All around strangers moved through the dark,
craning our necks toward the sky
we hoped would come through,


give us something grand to hook our hopes to—

but when the meteors fell it was in silence,
their trails slight as scraping claws
of a hungry stray locked just beyond the door.







III. Lobby

The high window springs a leak of light
past the flags, across the marble floor,
washing the branded lobby,
spangling the eyes of the desk clerks,
the tender at the empty bar.

No one’s flying now.
The charred hull lies only a mile away;
the locals are drinking at home, their eyes
bound to their televisions.
Late afternoon, mid autumn, but the heat is stifling,

and there’s a bride coming in the sliding door.
Her dress is dirty at the hem,
her makeup creasing beneath
her eyes—still,
the staff around the lobby glance up,
then stare, when she appears.

Transfigured by the sunlight through the glass,
which, fixed in time, seems more fire than light,

she is, in the precision and toil of her finery,
so common even now,
that if the hotel staff lose their breath a moment

it is not beauty that pulls it from their lungs,
but this moment of the ordinary resuming,
the needle set back to the groove
where music stopped.

It is simply out of amazement
that people still
do this thing, this way—

the plans, the hoist of girders’ order and design,
the gravity and balance required to rivet

one life to another until two
share a single silhouette,
visible from afar on any clear, bright morning.
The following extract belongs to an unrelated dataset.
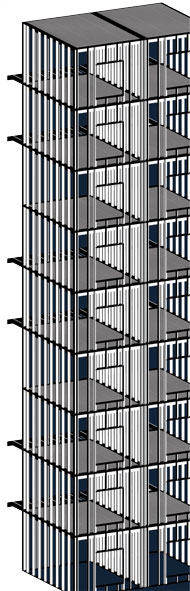
Identify the location of the ninth floor rooms. (103, 87), (173, 79).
Wednesday, September 7, 2011

The World According to Martha


Reading Russell McLendon's recent piece about the anniversary of the death of Martha, the last passenger pigeon, made me think about animal histories. I had been thinking about the way humans consider their past--issues of inheritance, family ties, legacies that are passed down through generations, and how those are both good and bad for people. How there are things our ancestors did that we're still on the hook for; things our ancestors suffered that still ripple out into our own lives. The way that people born to a place feel connected to it and will defend it, and how animals are (at least in theory) separated from that kind of thinking.

People have whole stories of how they belong in a place and how it belongs to them, a version of history that adds up to an explanation of how we came to be where we are, and often a story of why we control what we do.

When you visit the Alhambra in Granada, for example, or the cathedral in Seville, you're walking through spaces that have been Christian and Muslim and Christian and Muslim for centuries, based on the battles for control that went on there. The bell tower in the Seville cathedral, La Giralda, used to be a minaret. So much of the architecture is like that, a sort of structural palimpsest on which one thing was written and then written over and then written over again, but pieces of the original thing still show through.

While I was at the Alhambra years ago, I noticed not just the architecture, but the swallows who were flying in and out of one of the main courtyards, swooping for bugs, occasionally dipping into one of the fountains. It made me think about their ancestors: Had this swallow's family lived here for long? Did this line of birds go back centuries, so that their great-great-great-great grandfathers might have witnessed the fights between religious devotees, each trying to claim the land for their own vision?

And if animals were inclined to record their history in the same way we keep track of ours--the wars, the treaties, the grudges that are held and echo for centuries--what might they have to say about the primates who left the animal kingdom and became something else?

(I should note that I'm actually a dog lover, but that the parasitical nature of our favorite slobbering companions has always made me wonder how other animals perceive them--whether they're considered the Benedict Arnolds of the wild kingdom. And also that the thing I liked best about the process of writing this poem was discovering that a group of apes is called a "shrewdness"--probably the best herd term ever.)